- Theatrical release poster
- Directed by: Felipe Vargas
- Written by: Alan Trezza
- Produced by: Jon Silk; Javier Chapa; Phillip Braun;
- Starring: Emeraude Toubia; Constanza Gutiérrez; David Dastmalchian; José Zúñiga; Diana Lein; Paul Ben-Victor; Guillermo García; Isabella Hoyos;
- Cinematography: Carmen Cabana
- Edited by: Claudia Castello
- Music by: Brooke Blair; Will Blair;
- Production companies: Silk Mass; Mucho Mas Media; Highland Film Group;
- Distributed by: Mucho Mas Releasing
- Release date: May 2, 2025;
- Running time: 88 minutes
- Country: United States
- Language: English
- Box office: $1.2 million

= Rosario (2025 film) =

Rosario is a 2025 American horror film directed by Felipe Vargas in his feature directorial debut. The film stars Emeraude Toubia, David Dastmalchian, José Zúñiga, Diana Lein and Paul Ben-Victor.

==Plot==
Rosario "Rose" Fuentes, a successful Wall Street stockbroker, receives news of her estranged grandmother Griselda's sudden death. Despite an impending snowstorm, Rosario returns to Griselda's apartment in New York City to sort through her belongings. Upon arrival, she's informed by the building superintendent, Marty, that due to the storm, emergency services are delayed, leaving her to spend the night alone with Griselda's corpse.

As the night progresses, Rosario begins to experience unsettling phenomena. She discovers a hidden chamber in the apartment filled with occult artifacts, including a Palo spellbook, voodoo-like dolls, a human skull, and animal skeletons. These items reveal Griselda's practice of Palo, a syncretic religion blending African spiritualism and Catholicism.

Rosario learns that Griselda had been performing rituals requiring daily blood sacrifices. Believing that her grandmother attempted to curse her, Rosario attempts to perform a ritual to break the curse, but to no effect. Supernatural occurrences escalate as Rosario is tormented by visions of her deceased mother, Elena, appearing as a decaying corpse.

After a conversation with a neighbor resident Joe, Rosario realizes that Griselda has made a deal with the evil spirit Kobayende, in order to protect Rosario and help her realize her dreams. Rosario manages to perform a ritual that traps Kobayende inside Griselda's corpse.

When morning arrives, Rosario's father comes to the apartment. It is then that Rosario discovers that her father was the one who made the deal with Kobayende and not her Grandmother, and that Griselda was offering her blood to keep Kobayende at bay. Rosario's father attempts to continue the blood sacrifices, but that causes him to become possessed by Kobayende and attack Rosario. The neighbor, Joe, attempts to come to Rosario's help, but Kobayende murders him. Eventually Rosario manages to kill her father, and believes to have thus defeated Kobayende.

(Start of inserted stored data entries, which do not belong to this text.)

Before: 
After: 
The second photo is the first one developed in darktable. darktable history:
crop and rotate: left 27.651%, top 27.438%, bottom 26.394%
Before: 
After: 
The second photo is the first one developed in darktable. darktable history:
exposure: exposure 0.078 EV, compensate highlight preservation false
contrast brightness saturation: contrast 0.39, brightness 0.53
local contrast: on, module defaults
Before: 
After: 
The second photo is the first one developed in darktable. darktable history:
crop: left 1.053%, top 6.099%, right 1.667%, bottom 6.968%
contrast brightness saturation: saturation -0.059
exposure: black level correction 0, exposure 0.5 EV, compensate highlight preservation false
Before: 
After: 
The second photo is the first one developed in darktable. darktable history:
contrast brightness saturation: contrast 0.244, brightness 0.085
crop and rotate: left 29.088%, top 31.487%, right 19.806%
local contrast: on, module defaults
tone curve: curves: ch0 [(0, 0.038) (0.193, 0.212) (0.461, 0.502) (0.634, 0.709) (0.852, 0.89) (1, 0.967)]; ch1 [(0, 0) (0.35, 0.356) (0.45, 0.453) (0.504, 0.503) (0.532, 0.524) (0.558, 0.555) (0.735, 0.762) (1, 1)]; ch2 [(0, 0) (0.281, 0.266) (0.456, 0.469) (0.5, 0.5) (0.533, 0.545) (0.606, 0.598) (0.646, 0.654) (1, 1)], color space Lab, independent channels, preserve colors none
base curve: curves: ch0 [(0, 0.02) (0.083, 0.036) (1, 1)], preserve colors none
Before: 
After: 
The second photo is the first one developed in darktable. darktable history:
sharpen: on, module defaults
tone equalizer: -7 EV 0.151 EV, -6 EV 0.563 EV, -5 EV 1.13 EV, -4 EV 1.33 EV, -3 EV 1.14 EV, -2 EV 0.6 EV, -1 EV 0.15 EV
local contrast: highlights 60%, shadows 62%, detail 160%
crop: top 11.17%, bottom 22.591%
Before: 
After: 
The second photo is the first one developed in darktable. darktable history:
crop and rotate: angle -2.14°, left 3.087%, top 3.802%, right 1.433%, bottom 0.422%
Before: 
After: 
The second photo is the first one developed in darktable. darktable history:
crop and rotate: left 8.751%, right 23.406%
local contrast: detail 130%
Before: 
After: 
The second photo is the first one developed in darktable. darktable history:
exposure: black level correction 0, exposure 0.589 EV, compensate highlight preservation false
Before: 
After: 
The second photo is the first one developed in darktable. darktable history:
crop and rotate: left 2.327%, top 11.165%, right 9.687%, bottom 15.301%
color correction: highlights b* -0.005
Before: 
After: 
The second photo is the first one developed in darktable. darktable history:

In a final scene, Rosario is seen helping the doorman of her firm's building, who had previously approached her for help but was denied due to his low income. After the doorman and his wife leave, however, Kobayende's decayed hand erupts from Rosario's mouth.

==Cast==
- David Dastmalchian as Joe
- Emeraude Toubia as Rosario
- José Zúñiga as Oscar
- Paul Ben-Victor as Marty
- Diana Lein as Elena
- Emilia Faucher as Young Rosario
- Constanza Gutierrez as Griselda

==Production==

In October 2023, it was reported that a high-concept horror film titled Rosario was in development by director Felipe Vargas in his feature directorial debut, and with David Dastmalchian, José Zúñiga, Diana Lein, Paul Ben-Victor, and Emeraude Toubia starring. Principal photography began in mid-November 2023, in Bogotá.

==Release==
Rosario was released in the United States on May 2, 2025.

=== Home media ===
The film was released on digital on May 21, 2025.

== Reception ==
===Box office===
The film release on May 2, 2025, and earned $513,232 on its first week, $807,228 on the second week and $860,815 in the third week, having a $866,466 in domestic sales, $308,270 International sales and $1,174,736 worldwide gross

===Critical response===
 Metacritic, which uses a weighted average, assigned the film a score of 50 out of 100, based on four critics, indicating "mixed or average" reviews.

Alison Foreman of IndieWire gave the film a C+ rating and wrote, "Toubia fights hard and gets in some solid scenes that could’ve been worked out on another director’s remix. 'Rosario' is worth seeing for her and is otherwise mired in pretty good problems to have."

Maegan Navarro of Bloody Disgusting gave the film a negative review and gave a rating of 2.5 over 5 and she said; Not even the cultural specificity or inspired creature work can distract from the familiar possession horror trappings here, but it’s also an inoffensive horror effort all around.